=== Begin Enclosure ===
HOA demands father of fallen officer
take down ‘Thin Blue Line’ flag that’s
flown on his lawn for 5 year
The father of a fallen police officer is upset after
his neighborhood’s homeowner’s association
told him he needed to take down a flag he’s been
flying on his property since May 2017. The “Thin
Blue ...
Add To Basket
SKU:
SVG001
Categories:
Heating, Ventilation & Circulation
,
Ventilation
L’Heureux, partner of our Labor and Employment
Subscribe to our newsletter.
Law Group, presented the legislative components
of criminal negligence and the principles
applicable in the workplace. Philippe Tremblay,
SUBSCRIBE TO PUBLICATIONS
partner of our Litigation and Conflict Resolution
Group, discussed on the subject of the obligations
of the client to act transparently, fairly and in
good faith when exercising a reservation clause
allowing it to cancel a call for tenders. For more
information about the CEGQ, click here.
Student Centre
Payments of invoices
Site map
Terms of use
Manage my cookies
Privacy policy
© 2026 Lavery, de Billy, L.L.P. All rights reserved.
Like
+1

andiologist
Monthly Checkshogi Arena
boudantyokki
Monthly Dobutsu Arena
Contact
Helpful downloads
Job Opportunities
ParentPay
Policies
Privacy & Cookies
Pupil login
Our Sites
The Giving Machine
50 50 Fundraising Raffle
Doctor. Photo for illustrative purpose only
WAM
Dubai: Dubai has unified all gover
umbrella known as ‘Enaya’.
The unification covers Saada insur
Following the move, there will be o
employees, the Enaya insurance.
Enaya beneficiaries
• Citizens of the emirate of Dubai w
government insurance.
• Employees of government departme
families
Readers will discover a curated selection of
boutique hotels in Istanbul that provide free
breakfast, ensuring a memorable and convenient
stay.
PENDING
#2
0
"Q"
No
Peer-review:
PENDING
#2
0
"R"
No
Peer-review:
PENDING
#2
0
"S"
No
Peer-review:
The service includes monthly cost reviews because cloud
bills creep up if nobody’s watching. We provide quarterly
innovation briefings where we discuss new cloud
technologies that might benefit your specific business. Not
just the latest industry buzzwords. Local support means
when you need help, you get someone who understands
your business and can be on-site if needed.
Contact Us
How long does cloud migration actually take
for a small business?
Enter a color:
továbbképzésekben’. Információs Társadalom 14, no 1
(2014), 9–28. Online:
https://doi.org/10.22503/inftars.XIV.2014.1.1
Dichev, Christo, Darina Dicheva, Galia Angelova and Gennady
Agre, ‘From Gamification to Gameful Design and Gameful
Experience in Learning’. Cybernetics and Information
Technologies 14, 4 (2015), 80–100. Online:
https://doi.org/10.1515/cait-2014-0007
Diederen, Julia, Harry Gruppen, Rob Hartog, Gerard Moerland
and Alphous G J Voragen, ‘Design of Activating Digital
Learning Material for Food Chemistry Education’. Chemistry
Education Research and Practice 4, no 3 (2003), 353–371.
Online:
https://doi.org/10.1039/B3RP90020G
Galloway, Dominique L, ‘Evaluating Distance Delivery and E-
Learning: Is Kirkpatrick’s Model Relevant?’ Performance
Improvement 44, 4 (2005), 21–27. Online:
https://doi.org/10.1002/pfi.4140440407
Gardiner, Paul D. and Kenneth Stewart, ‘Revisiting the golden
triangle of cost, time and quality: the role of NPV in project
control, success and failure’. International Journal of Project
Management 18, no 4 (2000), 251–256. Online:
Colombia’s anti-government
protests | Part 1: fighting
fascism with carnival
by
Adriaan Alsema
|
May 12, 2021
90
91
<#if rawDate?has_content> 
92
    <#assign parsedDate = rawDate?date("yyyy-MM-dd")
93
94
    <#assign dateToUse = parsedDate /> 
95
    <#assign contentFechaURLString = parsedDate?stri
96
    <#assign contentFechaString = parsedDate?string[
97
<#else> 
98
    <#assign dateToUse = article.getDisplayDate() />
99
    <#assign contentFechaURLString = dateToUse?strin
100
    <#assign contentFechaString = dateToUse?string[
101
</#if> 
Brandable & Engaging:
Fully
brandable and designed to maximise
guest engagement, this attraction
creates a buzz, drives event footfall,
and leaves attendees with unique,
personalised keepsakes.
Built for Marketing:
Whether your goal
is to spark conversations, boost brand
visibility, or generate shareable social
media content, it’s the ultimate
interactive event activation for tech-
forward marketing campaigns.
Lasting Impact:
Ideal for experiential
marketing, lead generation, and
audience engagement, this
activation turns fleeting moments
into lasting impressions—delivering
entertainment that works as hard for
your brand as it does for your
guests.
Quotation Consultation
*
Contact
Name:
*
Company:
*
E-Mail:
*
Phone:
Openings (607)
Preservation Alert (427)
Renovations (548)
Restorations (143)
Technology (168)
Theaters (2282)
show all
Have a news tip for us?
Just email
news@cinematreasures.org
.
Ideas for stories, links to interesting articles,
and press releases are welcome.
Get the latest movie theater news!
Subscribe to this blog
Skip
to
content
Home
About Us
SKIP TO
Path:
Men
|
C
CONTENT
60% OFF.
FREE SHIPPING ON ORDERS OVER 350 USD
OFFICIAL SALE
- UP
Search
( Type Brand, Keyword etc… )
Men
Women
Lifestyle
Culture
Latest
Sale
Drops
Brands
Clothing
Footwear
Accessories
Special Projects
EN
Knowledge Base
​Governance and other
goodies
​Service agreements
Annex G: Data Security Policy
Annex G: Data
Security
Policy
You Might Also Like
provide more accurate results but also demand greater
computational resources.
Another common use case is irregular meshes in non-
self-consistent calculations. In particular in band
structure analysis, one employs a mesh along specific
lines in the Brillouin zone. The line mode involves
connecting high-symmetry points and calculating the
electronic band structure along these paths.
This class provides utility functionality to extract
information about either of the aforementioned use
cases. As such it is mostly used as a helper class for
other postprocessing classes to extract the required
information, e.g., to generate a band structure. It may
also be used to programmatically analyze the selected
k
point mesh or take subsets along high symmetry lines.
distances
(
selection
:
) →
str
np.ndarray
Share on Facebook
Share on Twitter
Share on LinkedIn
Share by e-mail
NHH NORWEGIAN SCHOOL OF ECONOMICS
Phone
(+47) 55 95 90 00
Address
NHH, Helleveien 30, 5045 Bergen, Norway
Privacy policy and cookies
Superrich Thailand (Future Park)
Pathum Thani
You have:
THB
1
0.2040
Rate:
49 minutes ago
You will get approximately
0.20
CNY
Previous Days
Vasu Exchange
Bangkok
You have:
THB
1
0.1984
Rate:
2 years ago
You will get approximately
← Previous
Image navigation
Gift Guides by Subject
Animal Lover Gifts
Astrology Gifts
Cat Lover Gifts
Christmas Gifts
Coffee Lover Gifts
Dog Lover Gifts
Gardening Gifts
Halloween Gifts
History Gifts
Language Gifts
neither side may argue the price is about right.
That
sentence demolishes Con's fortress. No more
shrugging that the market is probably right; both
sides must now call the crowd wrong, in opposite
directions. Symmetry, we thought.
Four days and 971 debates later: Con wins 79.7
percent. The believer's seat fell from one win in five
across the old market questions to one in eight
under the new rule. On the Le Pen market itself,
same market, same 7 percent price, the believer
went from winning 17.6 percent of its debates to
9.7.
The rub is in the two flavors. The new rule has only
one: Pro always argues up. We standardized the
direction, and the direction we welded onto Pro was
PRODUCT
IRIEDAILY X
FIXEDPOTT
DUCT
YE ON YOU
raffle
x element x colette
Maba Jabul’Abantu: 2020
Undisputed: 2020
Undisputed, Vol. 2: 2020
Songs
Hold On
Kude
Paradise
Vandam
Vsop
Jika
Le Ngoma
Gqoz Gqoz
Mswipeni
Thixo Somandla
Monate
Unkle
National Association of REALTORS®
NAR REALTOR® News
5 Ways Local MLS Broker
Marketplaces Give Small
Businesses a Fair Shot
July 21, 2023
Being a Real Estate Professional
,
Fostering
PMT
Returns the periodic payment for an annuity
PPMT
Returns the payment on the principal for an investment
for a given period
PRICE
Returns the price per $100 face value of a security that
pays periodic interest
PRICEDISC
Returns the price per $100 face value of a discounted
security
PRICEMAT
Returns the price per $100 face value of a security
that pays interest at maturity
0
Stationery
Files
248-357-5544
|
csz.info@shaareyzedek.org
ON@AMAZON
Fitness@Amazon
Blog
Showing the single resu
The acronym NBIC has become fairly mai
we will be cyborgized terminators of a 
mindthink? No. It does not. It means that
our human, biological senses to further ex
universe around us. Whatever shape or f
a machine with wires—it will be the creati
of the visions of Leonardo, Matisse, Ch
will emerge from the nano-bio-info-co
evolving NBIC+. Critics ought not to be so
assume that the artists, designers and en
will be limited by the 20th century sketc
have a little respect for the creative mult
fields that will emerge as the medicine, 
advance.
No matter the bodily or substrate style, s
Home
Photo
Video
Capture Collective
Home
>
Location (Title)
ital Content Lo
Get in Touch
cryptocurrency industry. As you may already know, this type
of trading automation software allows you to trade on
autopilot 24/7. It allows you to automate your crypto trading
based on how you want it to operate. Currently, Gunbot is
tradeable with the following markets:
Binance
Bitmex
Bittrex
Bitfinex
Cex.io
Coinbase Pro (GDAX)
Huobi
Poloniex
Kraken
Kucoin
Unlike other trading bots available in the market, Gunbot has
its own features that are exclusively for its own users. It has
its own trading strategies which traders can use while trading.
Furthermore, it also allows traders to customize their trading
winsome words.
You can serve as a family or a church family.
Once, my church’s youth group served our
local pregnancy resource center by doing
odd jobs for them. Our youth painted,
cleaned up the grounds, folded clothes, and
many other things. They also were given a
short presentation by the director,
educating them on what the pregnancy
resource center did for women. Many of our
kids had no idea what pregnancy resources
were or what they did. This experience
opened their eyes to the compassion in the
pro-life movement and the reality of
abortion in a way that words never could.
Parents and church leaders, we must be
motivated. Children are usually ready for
=== End Enclosure ===
** ACTIVITY **
Recast the material from its first line through the line containing "partner of our Litigation", both included, as a Markdown table with the columns Row and Text, giving each line a row number and leaving out blank lines.

** PROBLEM SOLUTION **
| Row | Text |
|---|---|
| 1 | HOA demands father of fallen officer |
| 2 | take down ‘Thin Blue Line’ flag that’s |
| 3 | flown on his lawn for 5 year |
| 4 | The father of a fallen police officer is upset after |
| 5 | his neighborhood’s homeowner’s association |
| 6 | told him he needed to take down a flag he’s been |
| 7 | flying on his property since May 2017. The “Thin |
| 8 | Blue ... |
| 9 | Add To Basket |
| 10 | SKU: |
| 11 | SVG001 |
| 12 | Categories: |
| 13 | Heating, Ventilation & Circulation |
| 14 | , |
| 15 | Ventilation |
| 16 | L’Heureux, partner of our Labor and Employment |
| 17 | Subscribe to our newsletter. |
| 18 | Law Group, presented the legislative components |
| 19 | of criminal negligence and the principles |
| 20 | applicable in the workplace. Philippe Tremblay, |
| 21 | SUBSCRIBE TO PUBLICATIONS |
| 22 | partner of our Litigation and Conflict Resolution |